When he gets to her, all he can do is look up at her implacable face and sign with all the desperation he can muster, _please._

He has always wanted to be what other people need, but for the first time, he wishes he wasn't needed at all.

She lets him in, but makes it abundantly clear that she disapproves and this is a one-time event only. He nods, though he doesn't know if she can tell when he's sitting inside her head.

He thought that flying again would be a relief, but he's just tense and worried and wants nothing more than to form Voltron and get this over with. Despite nearly the whole team chiding him for joining them when he's still "recovering," they do so.

He steps out of Red, back in the hangar, just in time to see Keith burst through the doors at full tilt. He stops and visibly slumps when their eyes meet.

"Yes, he's here," says Keith, before pulling his helmet off.

Oh. They were worried he'd vanish again.

He goes down to meet Keith, expecting to be admonished again, but Keith throws his arms around him instead and holds him tightly. He automatically lifts his arms to reciprocate despite his confusion.

"You're still solid," Keith notes after a moment.
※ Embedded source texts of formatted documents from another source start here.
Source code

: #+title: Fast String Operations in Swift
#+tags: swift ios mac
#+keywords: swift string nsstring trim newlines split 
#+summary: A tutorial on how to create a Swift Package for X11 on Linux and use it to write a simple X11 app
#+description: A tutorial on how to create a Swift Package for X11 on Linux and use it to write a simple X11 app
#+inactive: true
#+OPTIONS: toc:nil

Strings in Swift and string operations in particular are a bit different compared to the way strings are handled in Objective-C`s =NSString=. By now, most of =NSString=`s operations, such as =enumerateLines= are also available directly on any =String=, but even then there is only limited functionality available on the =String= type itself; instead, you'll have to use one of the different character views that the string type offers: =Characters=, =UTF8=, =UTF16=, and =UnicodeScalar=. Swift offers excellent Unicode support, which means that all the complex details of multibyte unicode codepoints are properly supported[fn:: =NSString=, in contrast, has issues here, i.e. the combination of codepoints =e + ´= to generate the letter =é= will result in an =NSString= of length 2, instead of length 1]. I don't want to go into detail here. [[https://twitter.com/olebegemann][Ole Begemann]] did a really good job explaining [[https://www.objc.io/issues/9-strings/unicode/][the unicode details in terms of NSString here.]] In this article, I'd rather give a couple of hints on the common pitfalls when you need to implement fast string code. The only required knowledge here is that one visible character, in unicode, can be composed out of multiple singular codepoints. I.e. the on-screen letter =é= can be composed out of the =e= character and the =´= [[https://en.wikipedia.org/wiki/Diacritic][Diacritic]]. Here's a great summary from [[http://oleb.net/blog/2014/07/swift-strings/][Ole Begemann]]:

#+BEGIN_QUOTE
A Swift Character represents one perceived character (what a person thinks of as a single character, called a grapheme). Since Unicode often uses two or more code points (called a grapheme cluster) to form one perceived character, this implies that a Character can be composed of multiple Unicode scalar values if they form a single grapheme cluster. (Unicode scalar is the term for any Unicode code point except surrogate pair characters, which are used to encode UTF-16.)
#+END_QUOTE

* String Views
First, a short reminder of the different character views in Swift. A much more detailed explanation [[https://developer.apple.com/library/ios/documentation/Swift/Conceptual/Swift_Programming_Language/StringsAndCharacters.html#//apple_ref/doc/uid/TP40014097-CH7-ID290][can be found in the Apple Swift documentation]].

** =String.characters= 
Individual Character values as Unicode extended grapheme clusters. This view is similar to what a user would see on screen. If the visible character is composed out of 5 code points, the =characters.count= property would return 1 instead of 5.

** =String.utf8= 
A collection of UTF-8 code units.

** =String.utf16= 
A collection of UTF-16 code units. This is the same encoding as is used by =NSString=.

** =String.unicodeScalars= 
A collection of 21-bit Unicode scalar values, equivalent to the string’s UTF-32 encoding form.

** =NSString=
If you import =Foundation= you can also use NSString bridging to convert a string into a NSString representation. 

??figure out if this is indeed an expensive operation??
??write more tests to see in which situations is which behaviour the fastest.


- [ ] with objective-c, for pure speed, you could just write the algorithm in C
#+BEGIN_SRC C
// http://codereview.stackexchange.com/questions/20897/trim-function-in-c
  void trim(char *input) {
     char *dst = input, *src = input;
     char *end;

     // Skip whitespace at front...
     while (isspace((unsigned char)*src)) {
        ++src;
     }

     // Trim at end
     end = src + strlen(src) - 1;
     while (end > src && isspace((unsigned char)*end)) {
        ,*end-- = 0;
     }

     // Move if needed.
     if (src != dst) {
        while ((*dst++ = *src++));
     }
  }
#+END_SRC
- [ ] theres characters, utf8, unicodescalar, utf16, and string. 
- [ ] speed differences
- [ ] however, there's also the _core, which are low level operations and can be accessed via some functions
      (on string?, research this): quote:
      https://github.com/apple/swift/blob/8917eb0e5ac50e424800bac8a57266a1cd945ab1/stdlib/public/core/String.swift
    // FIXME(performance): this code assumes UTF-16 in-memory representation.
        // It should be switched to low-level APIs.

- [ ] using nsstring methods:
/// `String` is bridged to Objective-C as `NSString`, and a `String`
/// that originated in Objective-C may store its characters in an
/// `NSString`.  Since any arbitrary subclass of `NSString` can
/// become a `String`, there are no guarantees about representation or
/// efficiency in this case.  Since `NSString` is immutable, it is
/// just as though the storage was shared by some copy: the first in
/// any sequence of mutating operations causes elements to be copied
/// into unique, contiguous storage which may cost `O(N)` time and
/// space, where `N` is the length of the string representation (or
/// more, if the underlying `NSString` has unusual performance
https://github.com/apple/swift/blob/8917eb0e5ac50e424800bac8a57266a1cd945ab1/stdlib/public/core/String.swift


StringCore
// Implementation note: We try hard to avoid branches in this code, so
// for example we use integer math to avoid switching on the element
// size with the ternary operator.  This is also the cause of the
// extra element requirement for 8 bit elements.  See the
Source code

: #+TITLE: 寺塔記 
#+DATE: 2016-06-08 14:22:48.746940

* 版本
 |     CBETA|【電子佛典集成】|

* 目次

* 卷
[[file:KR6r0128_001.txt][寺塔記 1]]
Shiro squeezes him lightly in response; Keith pulls back to look at him.

"Do you know why it happened?" he asks.

Shiro's not sure whether he's asking about the solidity, or the disappearance altogether. Probably the latter, but either way, the answer is yes. He nods.

"Will it happen again?"

That's not something Shiro is sure he can promise. But he figures, as long as he lets himself lean on someone every once in awhile, he'll be alright.

So he shakes his head. Keith nods, and steps back.

"I know you like to be useful," he says, "but I think you being okay is more important."

Shiro reaches for the notepad he keeps in his pocket, but Keith stops him.

"No, wait. I know you, okay? So I know you probably feel guilty about making me lead, and you probably saw me kinda suck at it at first. But I got better, didn't I?"

Shiro can't dispute any of that. He nods.

"So, take your time, Shiro," Keith says, putting a hand on his shoulder. Shiro can't help but feel that they were once in opposite positions, that these words were once his own. "We're here for you no matter what."

And now, finally, Shiro believes it.

"Thank you, Keith," he says, voice hoarse but real. "That's all I need."